About Us
Telecentre practitioners across Africa understand that networking is the best way to make telecentres effective as vehicles of social development. Practitioners appreciate that networking provides opportunities for peer learning and support, facilitates access to technical support and expands telecentres’ social supply chain function.
Indeed networking and collaboration of African telecentre networks has been growing incrementally since 2006 albeit in an informal manner. The effort that started with discussions in 2002-3 and continued with telecentre.org support helped many telecentre networks to emerge and others to grow stronger. The core support enabled a number of networks to build capacity and mobilize additional partnerships. Over this period, across the continent, national networks working in French, English, Arabic and Portuguese have established relationships and developed concrete activities that strengthen their respective programs. Networks have engaged with each other to share knowledge, develop new products and services, develop institutional capacities, address operational challenges, mobilize resources and promote telecentres. Networking has created a sense of common purpose that binds networks together and offers higher aspirations – the whole is greater than the sum of its parts.

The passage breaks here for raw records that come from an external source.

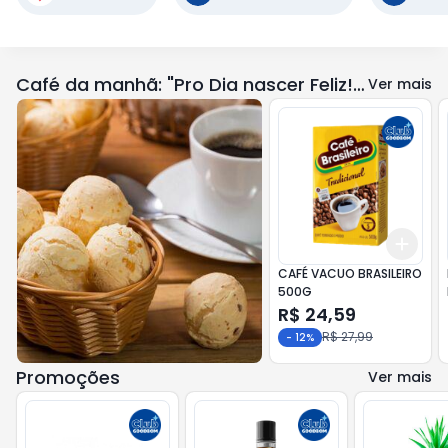
Café da manhã: "Pro Dia nascer Feliz!" ☕️ ☀️
Ver mais
Add
+
3
CAFÉ VACUO BRASILEIRO
500G
R$ 24,59
R$ 27,99
-
12
%
Promoções
Ver mais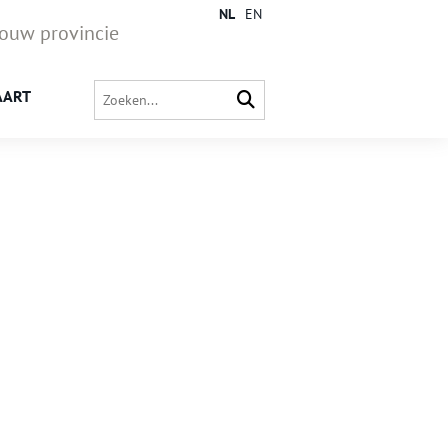
NL
EN
jouw provincie
AART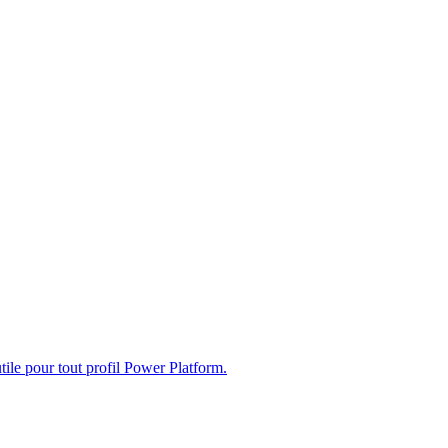
ile pour tout profil Power Platform.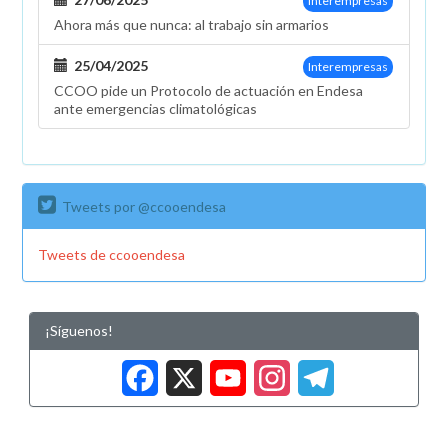
Interempresas
Ahora más que nunca: al trabajo sin armarios
25/04/2025
Interempresas
CCOO pide un Protocolo de actuación en Endesa
ante emergencias climatológicas
Tweets por @ccooendesa
Tweets de ccooendesa
¡Síguenos!
Facebook
X
YouTub
Insta
Tele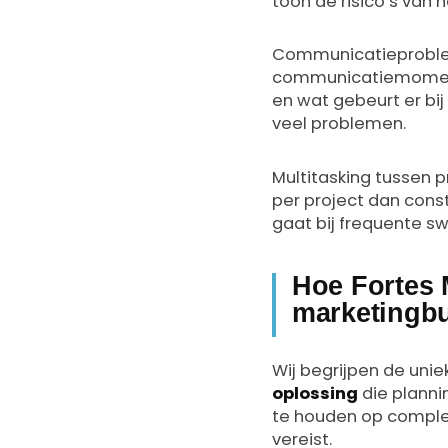
toon de risico’s van 
Communicatieprobleme
communicatiemomenten
en wat gebeurt er bij
veel problemen.
Multitasking tussen pr
per project dan cons
gaat bij frequente sw
Hoe Fortes 
marketingb
Wij begrijpen de uni
oplossing
die planni
te houden op complexe
vereist.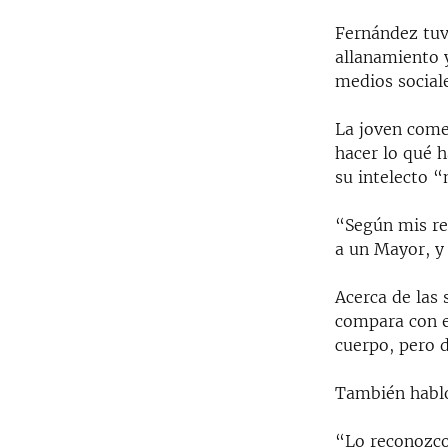
Fernández tuv
allanamiento 
medios social
La joven come
hacer lo qué 
su intelecto “
“Según mis rep
a un Mayor, y 
Acerca de las 
compara con e
cuerpo, pero 
También habló 
“Lo reconozco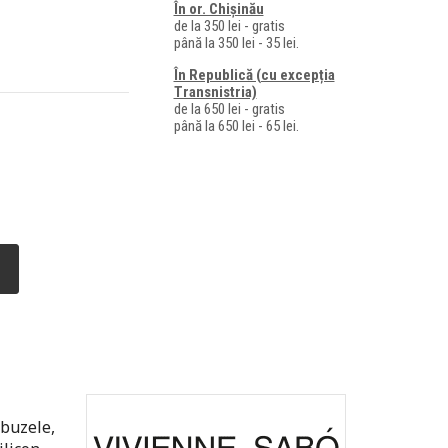
În or. Chișinău
de la 350 lei - gratis
până la 350 lei - 35 lei.
În Republică (cu excepția
Transnistria)
de la 650 lei - gratis
până la 650 lei - 65 lei.
 buzele,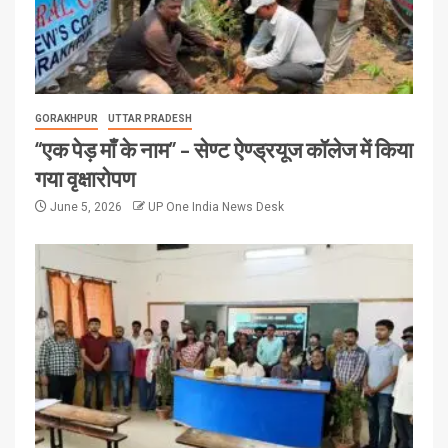
GORAKHPUR
UTTAR PRADESH
“एक पेड़ माँ के नाम” – सेण्ट ऐण्ड्रयूज कॉलेज में किया
गया वृक्षारोपण
June 5, 2026
UP One India News Desk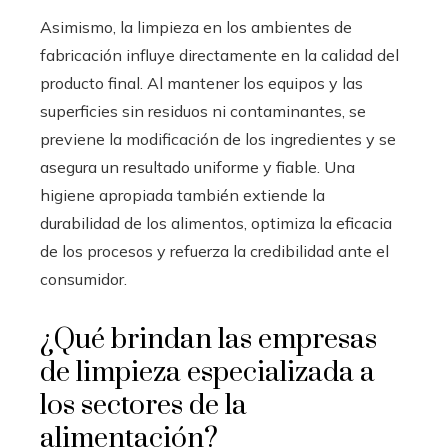
Asimismo, la limpieza en los ambientes de
fabricación influye directamente en la calidad del
producto final. Al mantener los equipos y las
superficies sin residuos ni contaminantes, se
previene la modificación de los ingredientes y se
asegura un resultado uniforme y fiable. Una
higiene apropiada también extiende la
durabilidad de los alimentos, optimiza la eficacia
de los procesos y refuerza la credibilidad ante el
consumidor.
¿Qué brindan las empresas
de limpieza especializada a
los sectores de la
alimentación?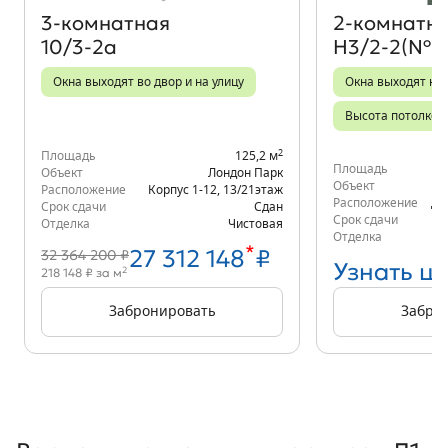
3‑комнатная
2‑комнатн
10/3-2а
Н3/2-2(№3
Окна выходят во двор и на улицу
Окна выходят на 
Высота потолков 
2
Площадь
125,2 м
Площадь
Объект
Лондон Парк
Объект
Расположение
Корпус 1-12
,
13/21
этаж
Расположение
д.
Срок сдачи
Сдан
Срок сдачи
Отделка
Чистовая
Отделка
*
27 312 148
₽
32 364 200 ₽
Узнать ц
2
218 148 ₽ за м
Забронировать
Забро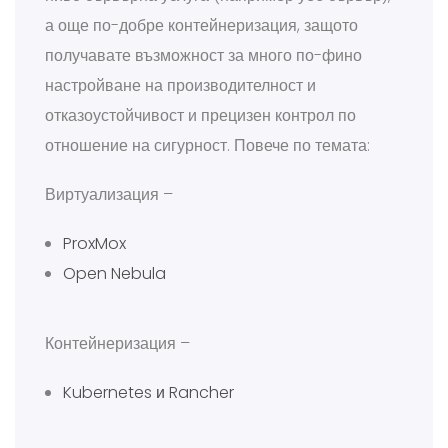
а още по-добре контейнеризация, защото
получавате възможност за много по-фино
настройване на производителност и
отказоустойчивост и прецизен контрол по
отношение на сигурност. Повече по темата:
Виртуализация –
ProxMox
Open Nebula
Контейнеризация –
Kubernetes и Rancher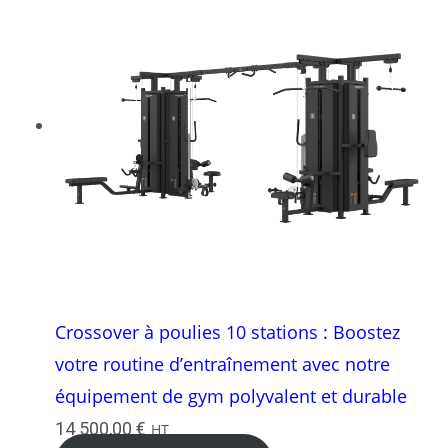
Crossover à poulies 10 stations : Boostez
votre routine d’entraînement avec notre
équipement de gym polyvalent et durable
14 500,00
€
HT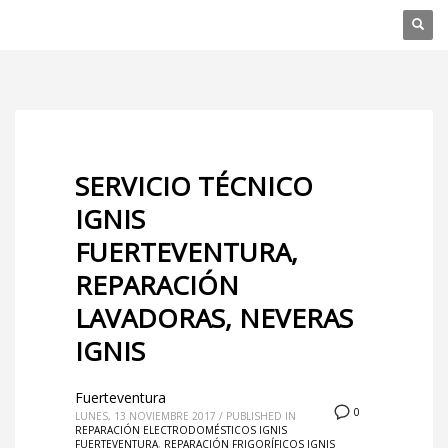
SERVICIO TÉCNICO
IGNIS
FUERTEVENTURA,
REPARACIÓN
LAVADORAS, NEVERAS
IGNIS
Fuerteventura
0
LUNES, 13 NOVIEMBRE 2017
/
PUBLISHED IN
REPARACIÓN ELECTRODOMÉSTICOS IGNIS
FUERTEVENTURA
,
REPARACIÓN FRIGORÍFICOS IGNIS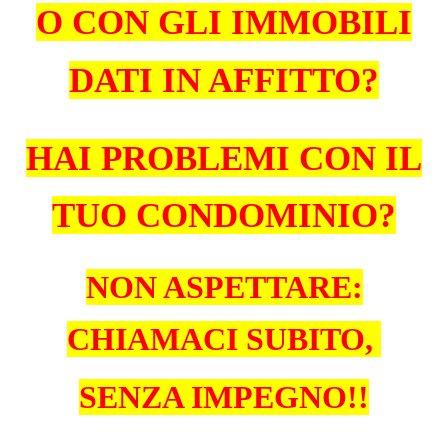
O CON GLI IMMOBILI
DATI IN AFFITTO?
HAI PROBLEMI CON IL
TUO CONDOMINIO?
NON ASPETTARE:
CHIAMACI SUBITO,
SENZA IMPEGNO!!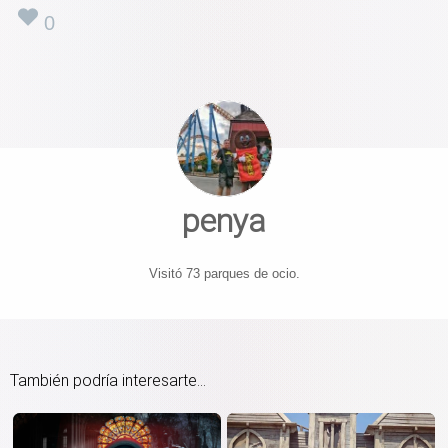
0
penya
Visitó 73 parques de ocio.
También podría interesarte...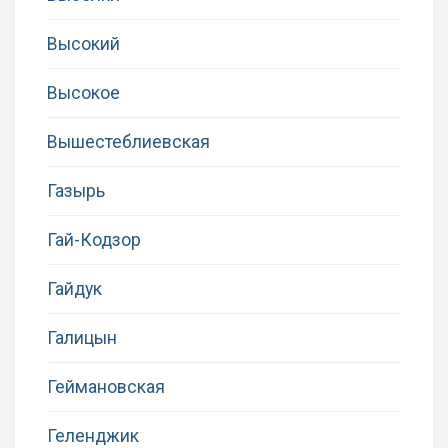
Высокий
Высокое
Вышестеблиевская
Газырь
Гай-Кодзор
Гайдук
Галицын
Геймановская
Геленджик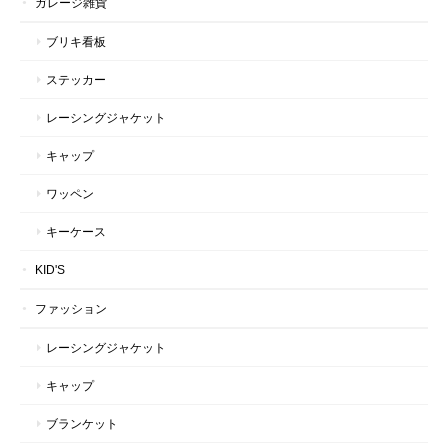
ガレージ雑貨
ブリキ看板
ステッカー
レーシングジャケット
キャップ
ワッペン
キーケース
KID'S
ファッション
レーシングジャケット
キャップ
ブランケット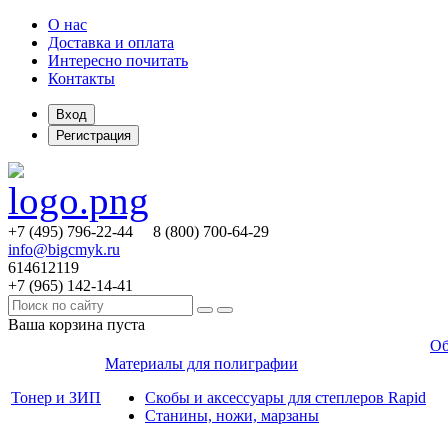
О нас
Доставка и оплата
Интересно почитать
Контакты
Вход
Регистрация
+7 (495)
796-22-44
8 (800)
700-64-29
info@bigcmyk.ru
614612119
+7 (965)
142-14-41
Ваша корзина пуста
Об
Материалы для полиграфии
Тонер и ЗИП
Скобы и аксессуары для степлеров Rapid
Станины, ножи, марзаны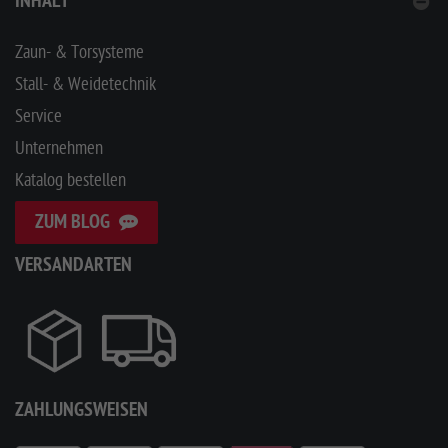
INHALT
Zaun- & Torsysteme
Stall- & Weidetechnik
Service
Unternehmen
Katalog bestellen
ZUM BLOG
VERSANDARTEN
ZAHLUNGSWEISEN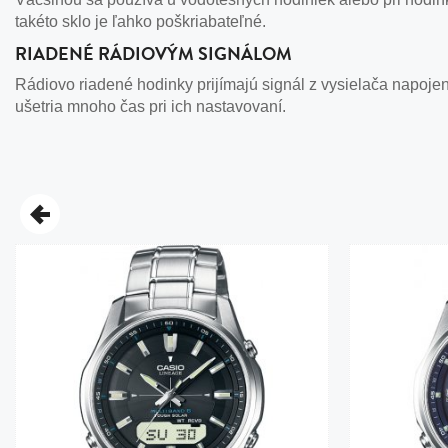
takéto sklo je ľahko poškriabateľné.
RIADENÉ RÁDIOVÝM SIGNÁLOM
Rádiovo riadené hodinky prijímajú signál z vysielača napoje
ušetria mnoho čas pri ich nastavovaní.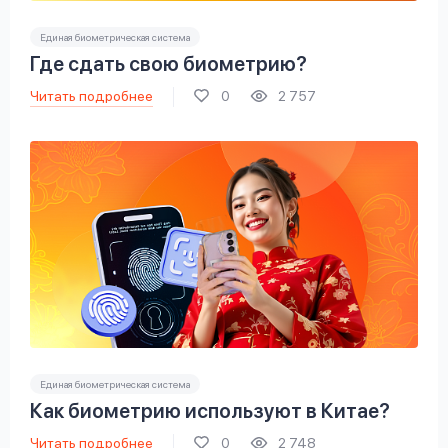
Единая биометрическая система
Где сдать свою биометрию?
Читать подробнее
0
2 757
Единая биометрическая система
Как биометрию используют в Китае?
Читать подробнее
0
2 748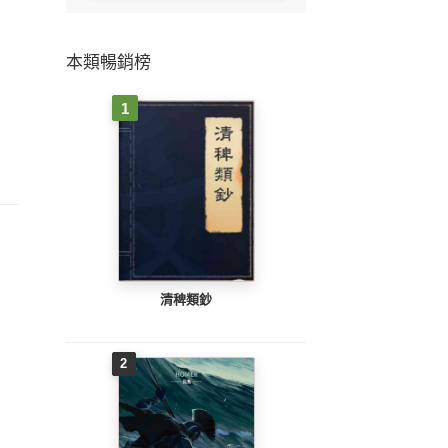
本類暢銷榜
1
清稗類鈔
2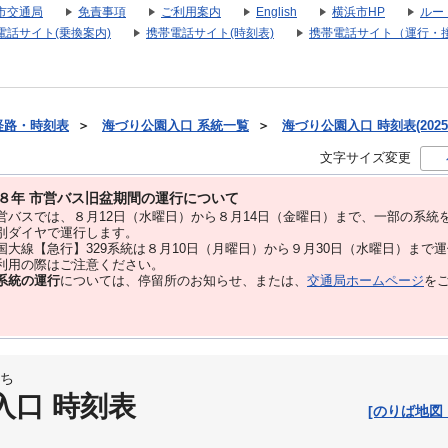
市交通局
免責事項
ご利用案内
English
横浜市HP
ルー
電話サイト(乗換案内)
携帯電話サイト(時刻表)
携帯電話サイト（運行・
経路・時刻表
＞
海づり公園入口 系統一覧
＞
海づり公園入口 時刻表(2025
文字サイズ変更
８年 市営バス旧盆期間の運行について
バスでは、８⽉12⽇（水曜日）から８⽉14⽇（金曜日）まで、⼀部の系統
別ダイヤで運⾏します。
大線【急行】329系統は８月10日（月曜日）から９月30日（水曜日）まで
用の際はご注意ください。
系統の運行
については、停留所のお知らせ、または、
交通局ホームページ
を
ち
入口 時刻表
[のりば地図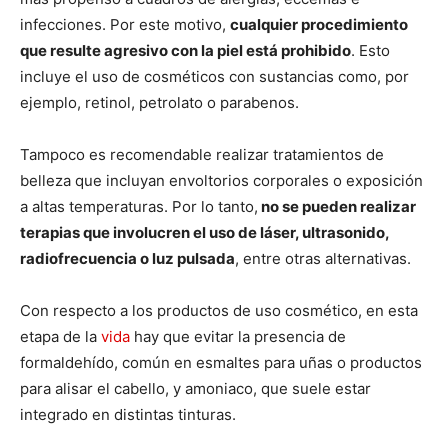
infecciones. Por este motivo,
cualquier procedimiento
que resulte agresivo con la piel está prohibido
. Esto
incluye el uso de cosméticos con sustancias como, por
ejemplo, retinol, petrolato o parabenos.
Tampoco es recomendable realizar tratamientos de
belleza que incluyan envoltorios corporales o exposición
a altas temperaturas. Por lo tanto,
no se pueden realizar
terapias que involucren el uso de láser, ultrasonido,
radiofrecuencia o luz pulsada
, entre otras alternativas.
Con respecto a los productos de uso cosmético, en esta
etapa de la
vida
hay que evitar la presencia de
formaldehído, común en esmaltes para uñas o productos
para alisar el cabello, y amoniaco, que suele estar
integrado en distintas tinturas.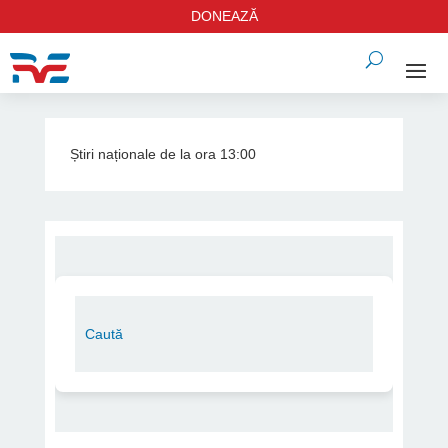
DONEAZĂ
Știri naționale de la ora 13:00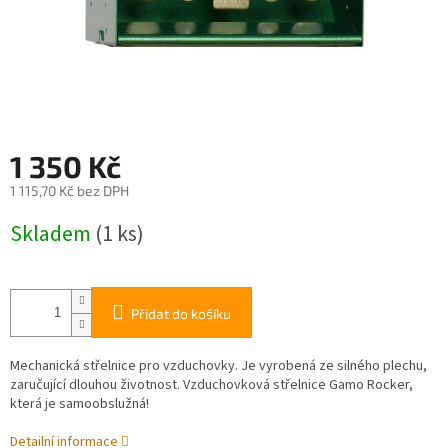
1 350 Kč
1 115,70 Kč bez DPH
Měrná
Skladem
(1 ks)
cena:
Přidat do košíku
Mechanická střelnice pro vzduchovky. Je vyrobená ze silného plechu,
zaručující dlouhou životnost. Vzduchovková střelnice Gamo Rocker,
která je samoobslužná!
Detailní informace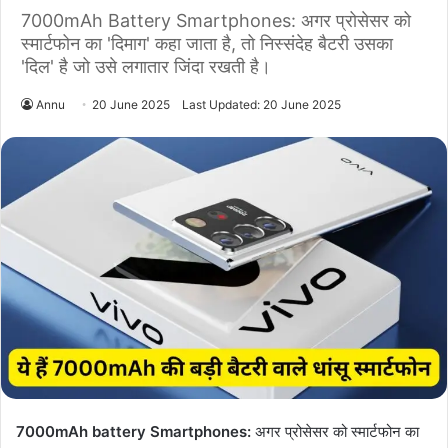
7000mAh Battery Smartphones: अगर प्रोसेसर को
स्मार्टफोन का 'दिमाग' कहा जाता है, तो निस्संदेह बैटरी उसका
'दिल' है जो उसे लगातार जिंदा रखती है।
Annu
20 June 2025
Last Updated: 20 June 2025
7000mAh battery Smartphones:
अगर प्रोसेसर को स्मार्टफोन का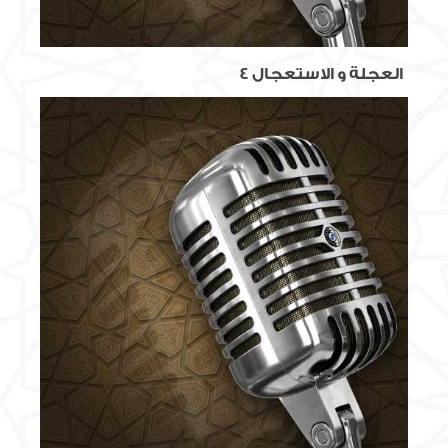
العجلة و الاستعجال 4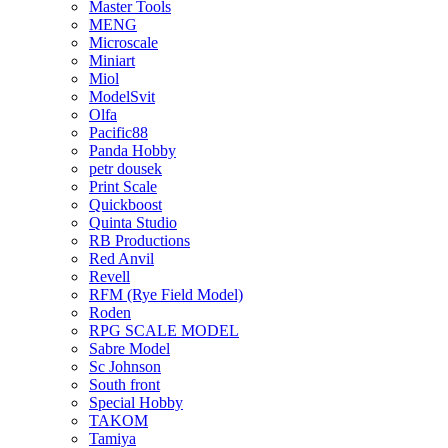
Master Tools
MENG
Microscale
Miniart
Miol
ModelSvit
Olfa
Pacific88
Panda Hobby
petr dousek
Print Scale
Quickboost
Quinta Studio
RB Productions
Red Anvil
Revell
RFM (Rye Field Model)
Roden
RPG SCALE MODEL
Sabre Model
Sc Johnson
South front
Special Hobby
TAKOM
Tamiya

Existing national African networks are committed to the goal of providing a structure for the on-going networking efforts, building on their practical experience of working together. The networks have grown to 15, namely Egypt, Sudan, Morocco, Mali, Burkina Faso, Nigeria, Burundi, Rwanda, Congo, Kenya, Uganda, Tanzania, Zambia, Mozambique and South Africa. On the other, regional networks are beginning to emerge – some informal initiatives in West Africa, SATNET in Southern Africa, and North African involvement in a Middle East and North Africa Network – while CTA launched an African Telecentre Network and is taking initiatives with organizations such as IICD and IKMemergent in the area of content, and other telecentres and networks are involved in the knowledge network project.